=== Document extract ===

Tastings??

Business By camomama5 Updated 23 Feb 2016 , 6:22pm by jenmat

camomama5 Posted 17 Dec 2015 , 3:25pm
post #1 of 14

How do most of you without storefronts do tastings? I don't charge for tastings but I end up baking a fresh batch times 4 different flavors plus one fresh batch of IMBC every single time I have a tasting. That gets very costly. Would it be possible to make your batter ahead and freeze it in small portions so you could bake a couple fresh cupcakes of each flavor at a time??? Do you think that would work?? And maybe the same for IMBC......make a batch of each flavor and freeze it and then just re whip when I need a small amount?

=== Entries supplied ===

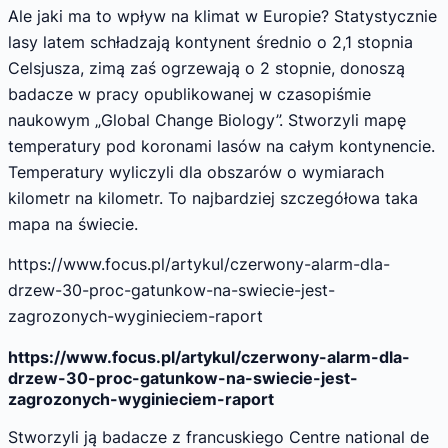
Ale jaki ma to wpływ na klimat w Europie? Statystycznie
lasy latem schładzają kontynent średnio o 2,1 stopnia
Celsjusza, zimą zaś ogrzewają o 2 stopnie, donoszą
badacze w pracy opublikowanej w czasopiśmie
naukowym „Global Change Biology”. Stworzyli mapę
temperatury pod koronami lasów na całym kontynencie.
Temperatury wyliczyli dla obszarów o wymiarach
kilometr na kilometr. To najbardziej szczegółowa taka
mapa na świecie.
https://www.focus.pl/artykul/czerwony-alarm-dla-
drzew-30-proc-gatunkow-na-swiecie-jest-
zagrozonych-wyginieciem-raport
https://www.focus.pl/artykul/czerwony-alarm-dla-
drzew-30-proc-gatunkow-na-swiecie-jest-
zagrozonych-wyginieciem-raport
Stworzyli ją badacze z francuskiego Centre national de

===

Complete the following
1) Rewrite the post about tastings starting with "Business By camomama5" and going on through "a small amount?", putting "frosting" in place of "IMBC".
2) Answer these questions from the forum post about tastings:
(a) Who last updated the thread, and on what date?
(b) How many different flavors does the poster bake for each tasting?
(c) Does the poster charge for tastings?
3) Carry the forum post about tastings further, beginning after its final sentence.

Your responses
1)
Business By camomama5 Updated 23 Feb 2016 , 6:22pm by jenmat

camomama5 Posted 17 Dec 2015 , 3:25pm
post #1 of 14

How do most of you without storefronts do tastings? I don't charge for tastings but I end up baking a fresh batch times 4 different flavors plus one fresh batch of frosting every single time I have a tasting. That gets very costly. Would it be possible to make your batter ahead and freeze it in small portions so you could bake a couple fresh cupcakes of each flavor at a time??? Do you think that would work?? And maybe the same for frosting......make a batch of each flavor and freeze it and then just re whip when I need a small amount?

2)
(a) jenmat, on 23 Feb 2016.
(b) 4.
(c) No.

3)
13 replies
annagon Posted 17 Dec 2015 , 6:11pm
post #2 of 14

I think it would be better to freeze the cupcakes once baked.  With defrosting batter, I'd think you have to worry about increased moisture and the leavening losing potency.  If I think I might use them for a tasting, I'll wrap them individually in saran wrap then put them in a freezer bag with the air sucked out (for normal occasions I'll just put them straight into the bag sans saran wrap).  The last tasting I did, my clients kept commenting on how fresh the cupcakes tasted compared to the brick and mortar bakeries they'd tried.  Also, are you making four full batches or smaller batches or one batch that's flavored separately?

camomama5 Posted 17 Dec 2015 , 6:44pm
post #3 of 14

I make 4 separate full batches. They are each very different so they can't just be flavored separately unfortunately.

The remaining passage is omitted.